Sunday, 9 August 2015

Chocky

So it’s blog time again and once more I have a book to rave about.  I’ve missed this.  It feels like it’s been an age since I’ve had a run of books that I really enjoyed and now I’m in one again and hope it lasts.  It never lasts.  I’ve been sporadically on about how much I love John Wyndham all year and I can’t believe I never tried his stuff before now.  I know we’re only half way through, but he’s shaping up to be my personal discovery of 2015.  Suffice to say, like The Midwich Cuckoos and Day of the Triffids before it, Chocky is just excellent.

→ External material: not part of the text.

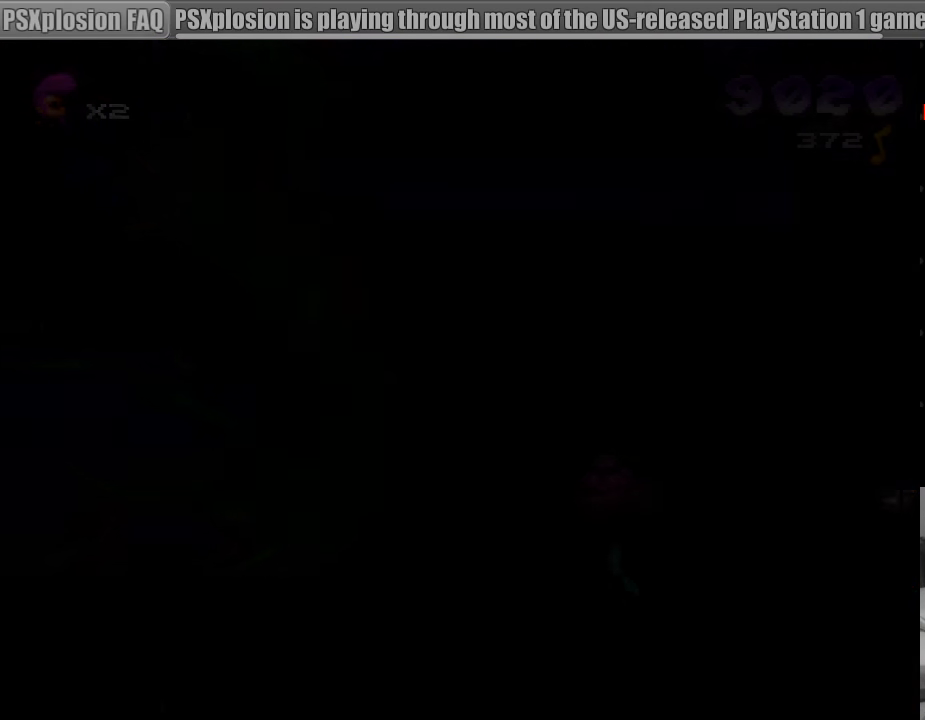
{"buttons": [], "events": []}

It tells the story of David Gore, distant father to his two children: ten year-old Polly and her adopted older brother Matthew.  To be fair, he’s kind of a shit father to Polly.  He’s never really that interested in what she has to say- usually it’s nonsense about Twinklehooves the pony, main character in her favourite book series (as an aside, these are a pretty hilarious parody of kids’ books and include stories of Twinklehooves joining the circus and ballet).  Anyway, Matthew hears voices; or more specifically a voice, in his head and so is the more attention worthy child.  As the book goes on David and his wife Mary become more convinced that Chocky is more than just an imaginary friend, especially once they discover that she has the ability to control Matthew’s body.  As benevolent as these possessions are Chocky is an unknown and so Mary fears her to the point where it becomes clear that Chocky has to go.

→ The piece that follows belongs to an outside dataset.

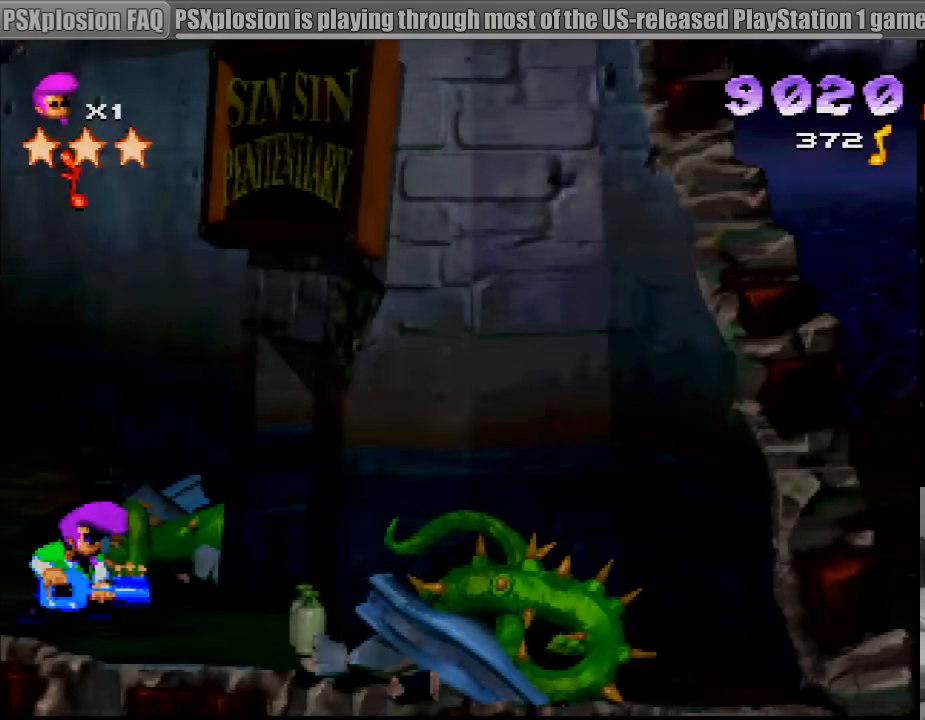
{"buttons": [], "events": []}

There’s a hell of a lot to like in this book.  The more I read of Wyndham, the more I think that he was just decades ahead of his time.  Chunks of Chocky centre around the fact that Earth is pretty backward scientifically speaking and that we will, eventually need a new source of power.  This is a book written in 1968 implying that solar power is primitive.  I didn’t even know the technology for solar power existed in 1968. 


There’s also some marvellous gender politics at play.  Chocky, not being human, finds the delineation between male and female ridiculous.  While her confidant Matthew is find with this, she is only into using a gendered pronoun because no-one else can get their head around the idea.  You can see why she picked him.  Where this does however fall apart is the characterisation of Mary Gore.  Sometimes, it’s hard to see why David married her- she is the main negative influence in the book and David has a tendency to come across as scornful of her concerns for her child.  He doesn’t respect her worries.  He lies to her and makes Matthew complicit in his lies.

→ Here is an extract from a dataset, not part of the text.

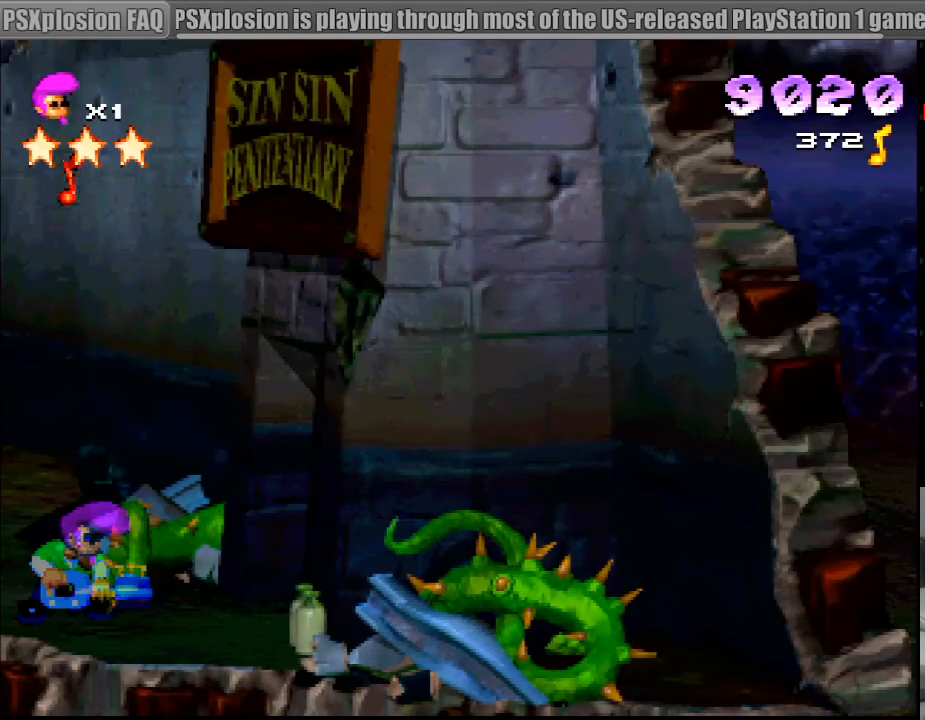
{"buttons": [], "events": []}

This is more cerebral sci-fi than Wyndham’s other books that I’ve been going on about this year.  Rather than concerning events that effect entire towns or countries, it’s the story of one family and their ability (or lack therefore of) to cope with extraordinary circumstances.  The actual science-y bit is theoretical in the extreme and not all that important to the plot.  In the end, it’s the family dynamic and the relationship between Chocky and Matthew that decides the story’s outcome far more than any science deus ex machina.


My next read is Hanif Kureishi’s Intimacy.